The first time I encountered a lich (at least knowingly) was while watching Adventure Time. In Cartoon Network's animated series The Lich is the ultimate villain, a cosmic evil awakened by a nuclear blast and determined to destroy the magical world that sprung up in the radioactive aftermath of war.
At the time, I assumed that The Lich was yet-another original creation from the infinitely creative Adventure Time team, but then I started to notice the same name and characteristics (skeletal body, intelligent, pure evil) pop up in countless TV shows, video games and other corners of geek culture. Lich are everywhere, from Dota 2 and Final Fantasy to Harry Potter and Game of Thrones.
That's right, even Game of Thrones' big bad the Night King is a lich (at least by our relatively loose definition of the word). So what does that say about the icy undead invader from the north? To answer that question we need to take a look at the long history of the lich, beginning over 100 years ago.
The lich isn't a singular evil figure. Instead, it's a type of monster with human origins, similar to a vampire or werewolf. The word has appeared in writing dating back to the late 1800s, and in the century since it's inspired some of the most iconic villains of modern culture while also serving as an umbrella term for the undead in video games, TV shows and movies.
To put it simply, a lich is an undead magic user. Its exact form can vary, but it's typically portrayed as a powerful magician that gives up their humanity in exchange for immortality and power. They usually look like skeletons, but they're still intelligent. They also often rely on external objects imbued with bits of their soul to survive. Remind you of anyone?
One of the earliest references to the word lich appears in the short story "The Death of Halpin Frayser," written by Ambrose Bierce and published in 1891. It features a woman who returns from death to kill, and describes the lich as a walking corpse with purely evil intentions:
"A lich so raised up hath no natural affection, nor remembrance thereof, but only hate," Bierce writes. "Also, it is known that some spirits which in life were benign become by death evil altogether."
More recently, in 1976, Dungeons & Dragons defined the lich as we largely know it today: "These skeletal monsters are of magical origin, each Lich formerly being a very powerful Magic-User or Magic-User/Cleric in life," the official D&D rulebook reads, "and are now alive only by means of great spells and will because of being in some way disturbed."
Now that we have a definition, let's take a look at some modern examples of liches in action.

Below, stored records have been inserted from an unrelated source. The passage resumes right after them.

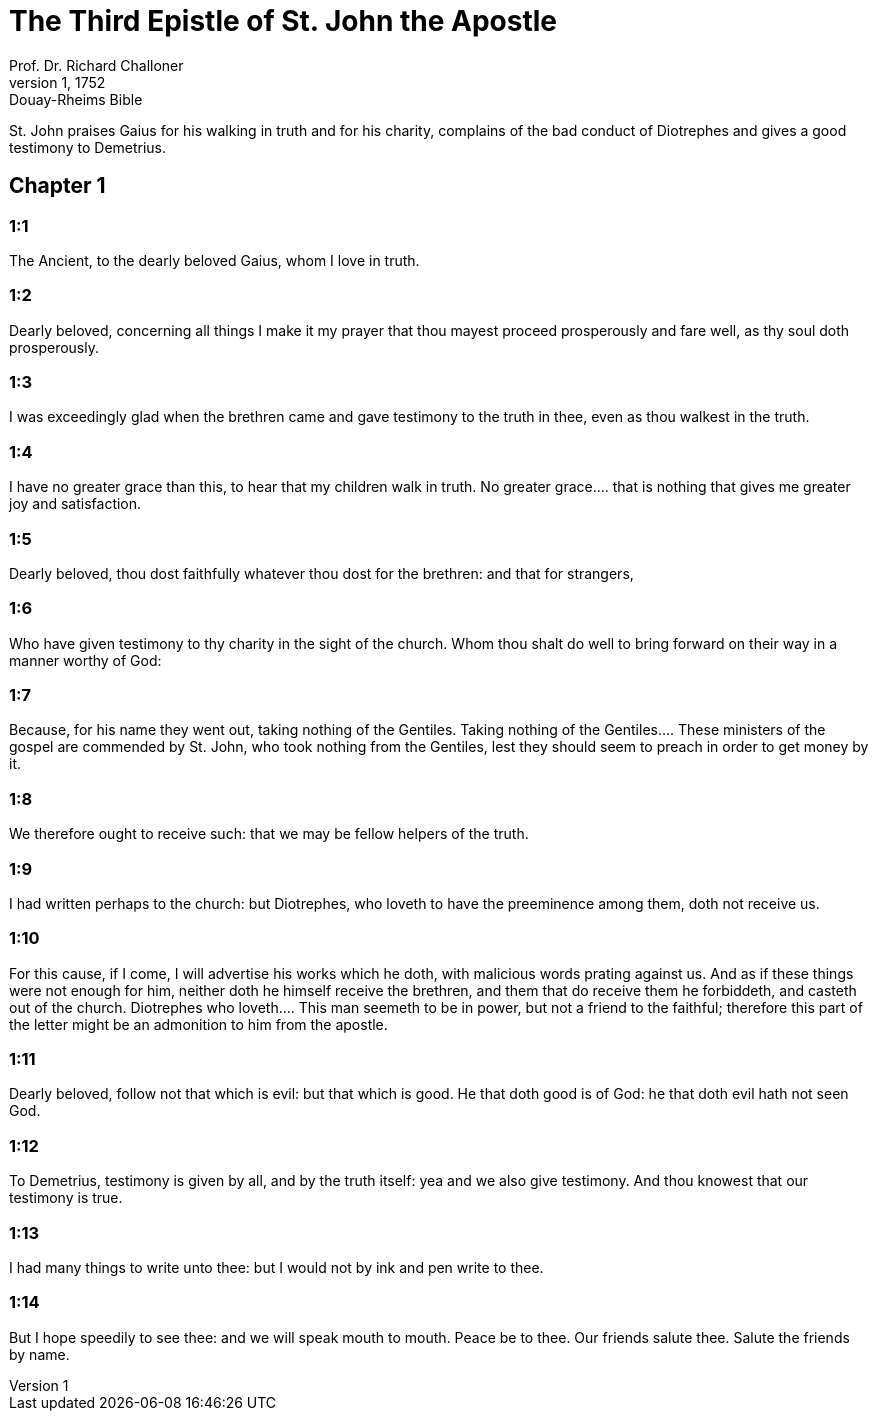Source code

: = The Third Epistle of St. John the Apostle
Prof. Dr. Richard Challoner
1, 1752: Douay-Rheims Bible
:title-logo-image: image:https://i.nostr.build/CHxPTVVe4meAwmKz.jpg[Bible Cover]
:description: New Testament

St. John praises Gaius for his walking in truth and for his charity, complains of the bad conduct of Diotrephes and gives a good testimony to Demetrius.   

== Chapter 1

[discrete] 
=== 1:1
The Ancient, to the dearly beloved Gaius, whom I love in truth.  

[discrete] 
=== 1:2
Dearly beloved, concerning all things I make it my prayer that thou mayest proceed prosperously and fare well, as thy soul doth prosperously.  

[discrete] 
=== 1:3
I was exceedingly glad when the brethren came and gave testimony to the truth in thee, even as thou walkest in the truth.  

[discrete] 
=== 1:4
I have no greater grace than this, to hear that my children walk in truth.  No greater grace.... that is nothing that gives me greater joy and satisfaction.  

[discrete] 
=== 1:5
Dearly beloved, thou dost faithfully whatever thou dost for the brethren: and that for strangers,  

[discrete] 
=== 1:6
Who have given testimony to thy charity in the sight of the church. Whom thou shalt do well to bring forward on their way in a manner worthy of God:  

[discrete] 
=== 1:7
Because, for his name they went out, taking nothing of the Gentiles.  Taking nothing of the Gentiles.... These ministers of the gospel are commended by St. John, who took nothing from the Gentiles, lest they should seem to preach in order to get money by it.  

[discrete] 
=== 1:8
We therefore ought to receive such: that we may be fellow helpers of the truth.  

[discrete] 
=== 1:9
I had written perhaps to the church: but Diotrephes, who loveth to have the preeminence among them, doth not receive us.  

[discrete] 
=== 1:10
For this cause, if I come, I will advertise his works which he doth, with malicious words prating against us. And as if these things were not enough for him, neither doth he himself receive the brethren, and them that do receive them he forbiddeth, and casteth out of the church.  Diotrephes who loveth.... This man seemeth to be in power, but not a friend to the faithful; therefore this part of the letter might be an admonition to him from the apostle.  

[discrete] 
=== 1:11
Dearly beloved, follow not that which is evil: but that which is good. He that doth good is of God: he that doth evil hath not seen God.  

[discrete] 
=== 1:12
To Demetrius, testimony is given by all, and by the truth itself: yea and we also give testimony. And thou knowest that our testimony is true.  

[discrete] 
=== 1:13
I had many things to write unto thee: but I would not by ink and pen write to thee.  

[discrete] 
=== 1:14
But I hope speedily to see thee: and we will speak mouth to mouth. Peace be to thee. Our friends salute thee. Salute the friends by name.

In video games, the lich is almost unavoidable, but the way in which its represented can vary drastically from the traditional definition to a horde of nameless skeleton enemies.
Countless video games have included lich characters, or even allowed the player to become a lich by choice. Distinct liches show up in Dishonored and Dishonored 2, and in the original Final Fantasy game, Final Fantasy IX and Final Fantasy XII. There are lich bosses in Gauntlet Dark Legacy and indie hit TowerFall, and you can play as Ethreain the Lich in Dota 2. In one Elder Scrolls V: Skyrim mod, human necromancers can even turn themselves into liches using black magic.
In other video games, liches often serve a diminished role as armies of the undead almost indistinguishable from zombies aside from their skeleton form. You can summon liches to fight for you in BioWare's Neverwinter Nights. Liches also exist as a class of undead enemy in Sierra Game's 2001 RPG Arcanum: Of Steamworks and Magick Obscura and in Clan Lord, the first MMORPG for Mac computers released in the 1998.
The exact definition of the lich may be a bit blurred when it comes to video games, but the term is as relevant as ever. Liches also appear regularly in TV and movies, even if the specific word isn't always used.
Harry Potter arch-villain Voldemort is essentially a lich. He's a powerful wizard who exists somewhere between life and death and hides his soul in a series of objects called Horcruxes. He also looks a bit like a skeleton thanks to his missing nose and bald, white head.
Game of Thrones takes a few more liberties with the concept of the lich, but there's no denying that the Night King is inspired by the concept. (Warning: skip to the next paragraph if you don't want some key plot points from the last few GoT seasons spoilers for you.) The Night King is clearly intelligent, drawing Daenerys into a trap to kill one of her dragons and transform it into a member of his undead army in season 7 episode "Beyond the Wall." We also know that he was originally a man, although the Night King he didn't transform by choice. Instead, he was forcefully turned into a monster by the Children of the Woods.
So if the Night King is a lich, what does that say about his intentions leading into the final season of Game of Thrones? Is he pure evil, a more nuanced character with human motivations, a mindless skeleton or some sort of combination of all three?
According to the strictest definition of the term, we can assume that the Night King is an intelligent enemy with evil intentions. Then again, the lich is clearly open to interpretation, and after seven seasons we should know better than to expect the Game of Thrones showrunners to play by the rules.